Fabrication and characterization of phosphoinositide containing asymmetric vesicles in physiological salt conditions
Abstract
Phosphoinositide (PIPs) lipids mediate a broad range of physiological functions by attracting proteins at specific time points to distinct cellular sites. Many of these processes are associated with the local accumulation of PIPs and PIP/protein signaling platform formation. Studies aimed at determining the physicochemical underpinnings of PIP domain formation were limited to model systems that exhibited the same lipid composition in both bilayer leaflets. However, biological membranes are asymmetric, and it is desirable to develop an experimental approach that allows for the fabrication of lipid model systems with an unsymmetric lipid bilayer, i.e., a membrane mimic that exhibits a PIP containing lipid mixture in one leaflet and a different lipid composition in the opposing leaflet. We adapted the previously introduced hemifusion method for the fabrication of asymmetric Giant Unilamellar Vesicles (aGUVs) for the fabrication of aGUVs with phosphatidylinositol-(4,5)-bisphosphate (PI(4,5)P2) in physiological ionic strength buffer solution. The general method involved the bivalent cation-initiated fusion of a symmetric GUV (sGUV) with solid-supported lipid bilayers, which leads to the exchange of the outer leaflet of the sGUV. We find that initiating the hemifusion with 6 mM Ca2+ leads to a low yield and quality of the aGUVs.
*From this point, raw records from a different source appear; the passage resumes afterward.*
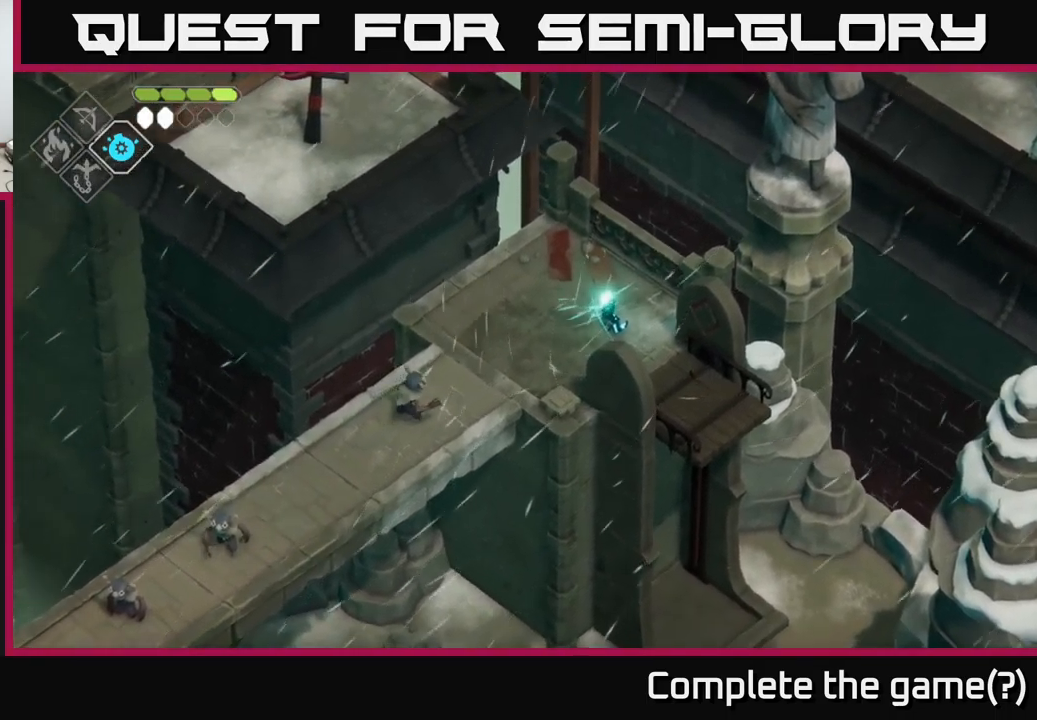
{"buttons": [], "left_stick": "down-left", "right_stick": "center", "events": [[200, "B", "up"], [267, "L2", "up"]]}
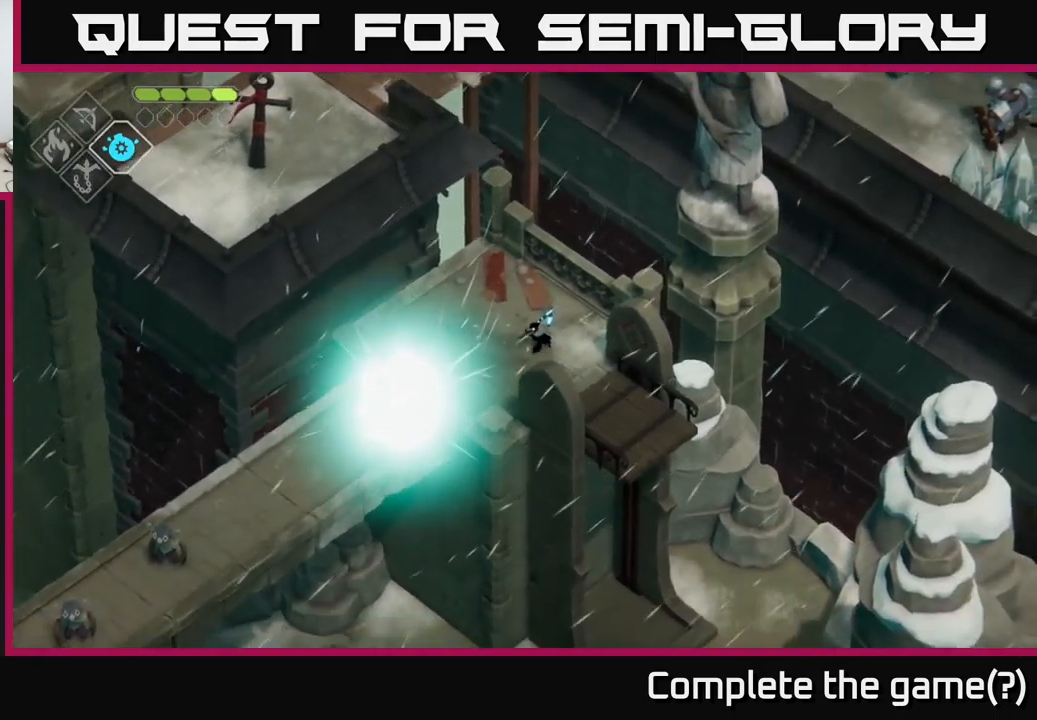
{"buttons": [], "left_stick": "center", "right_stick": "center", "events": [[200, "X", "down"], [317, "X", "up"], [450, "left_stick", "center"]]}
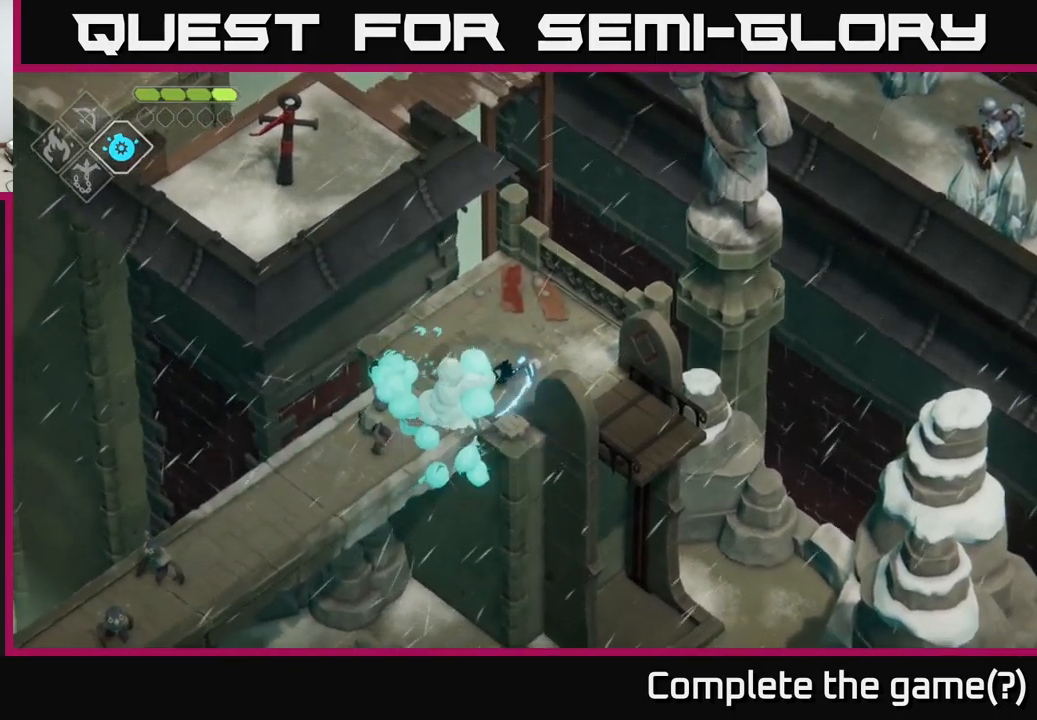
{"buttons": ["X"], "left_stick": "down-left", "right_stick": "center", "events": [[250, "left_stick", "left"], [317, "left_stick", "down-left"], [450, "X", "down"]]}
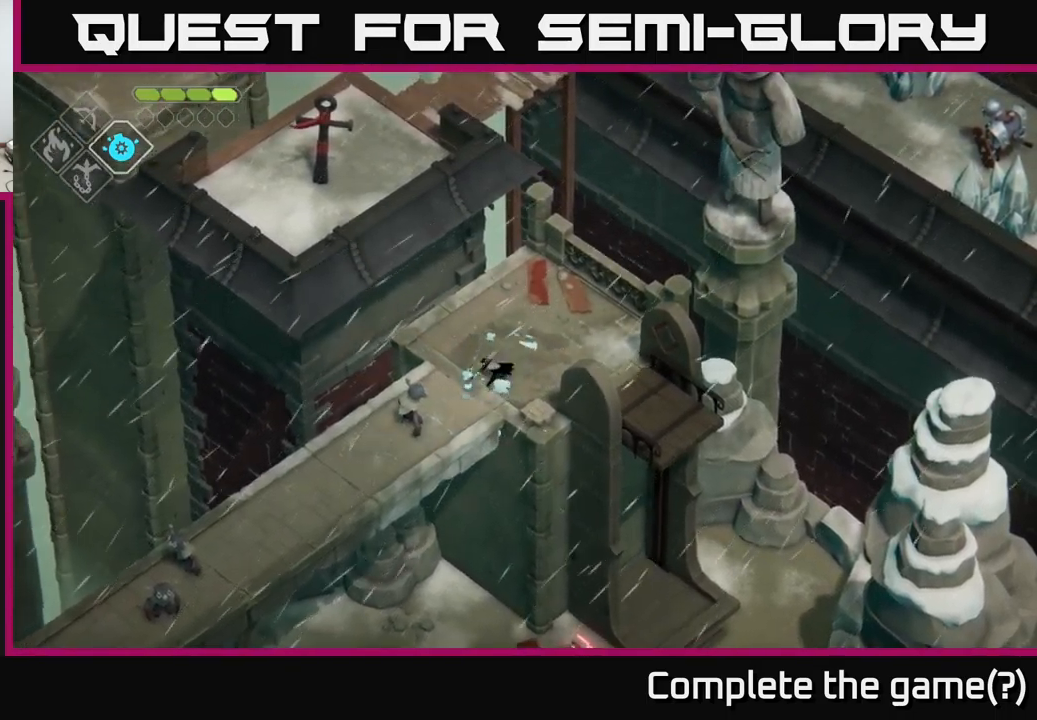
{"buttons": [], "left_stick": "down-left", "right_stick": "center", "events": [[17, "X", "up"], [100, "left_stick", "center"], [384, "left_stick", "down-left"]]}
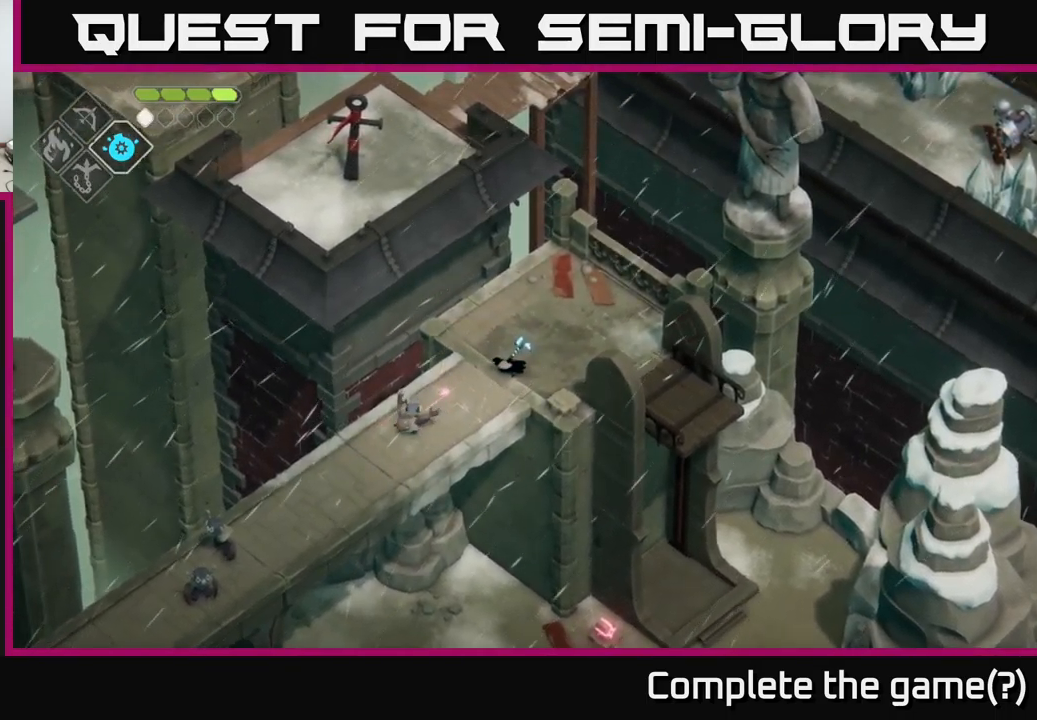
{"buttons": [], "left_stick": "down-left", "right_stick": "center", "events": []}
We attribute this to macroscopic Ca2+/PI(4,5)P2 domain formation of the solid support lipid bilayer (SLB), which leads to the interaction of the sGUVs with regions enriched in PI(4,5)P2 (domain) and other areas that are void of the PIP lipid. Using 6 mM Mg2+ as the initiator instead led to an improvement in terms of yield and aGUV quality. The best results were obtained when using 1 mM Mg2+. We are introducing several data analysis approaches that allow for the identification of aGUVs that exhibit high quality in terms of the outer leaflet exchange and composition of the two aGUV leaflets.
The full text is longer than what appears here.